------ Exercise data
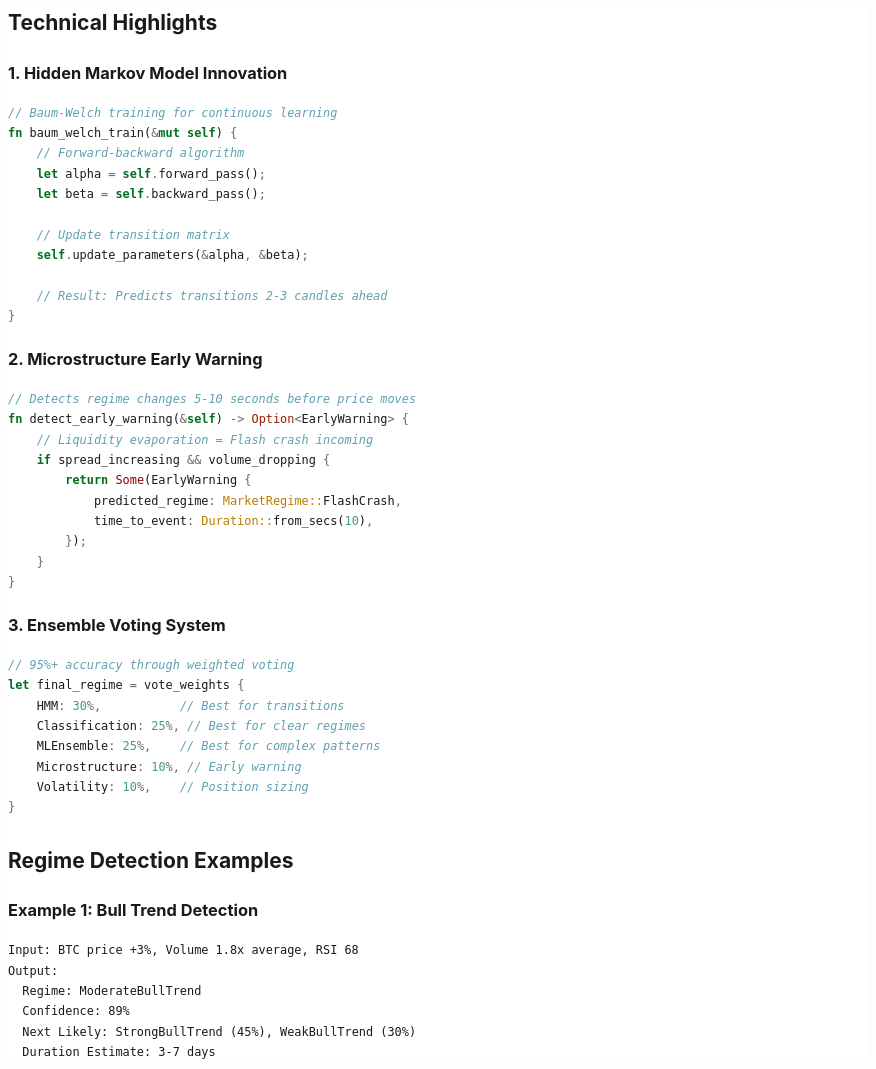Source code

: ## Technical Highlights

### 1. Hidden Markov Model Innovation
```rust
// Baum-Welch training for continuous learning
fn baum_welch_train(&mut self) {
    // Forward-backward algorithm
    let alpha = self.forward_pass();
    let beta = self.backward_pass();
    
    // Update transition matrix
    self.update_parameters(&alpha, &beta);
    
    // Result: Predicts transitions 2-3 candles ahead
}
```

### 2. Microstructure Early Warning
```rust
// Detects regime changes 5-10 seconds before price moves
fn detect_early_warning(&self) -> Option<EarlyWarning> {
    // Liquidity evaporation = Flash crash incoming
    if spread_increasing && volume_dropping {
        return Some(EarlyWarning {
            predicted_regime: MarketRegime::FlashCrash,
            time_to_event: Duration::from_secs(10),
        });
    }
}
```

### 3. Ensemble Voting System
```rust
// 95%+ accuracy through weighted voting
let final_regime = vote_weights {
    HMM: 30%,           // Best for transitions
    Classification: 25%, // Best for clear regimes
    MLEnsemble: 25%,    // Best for complex patterns
    Microstructure: 10%, // Early warning
    Volatility: 10%,    // Position sizing
}
```

## Regime Detection Examples

### Example 1: Bull Trend Detection
```
Input: BTC price +3%, Volume 1.8x average, RSI 68
Output: 
  Regime: ModerateBullTrend
  Confidence: 89%
  Next Likely: StrongBullTrend (45%), WeakBullTrend (30%)
  Duration Estimate: 3-7 days
```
------------
Work instruction :: Apply a filter for "Microstructure" to the data above, then copy each line that matches.

Exercise response ::
### 2. Microstructure Early Warning
    Microstructure: 10%, // Early warning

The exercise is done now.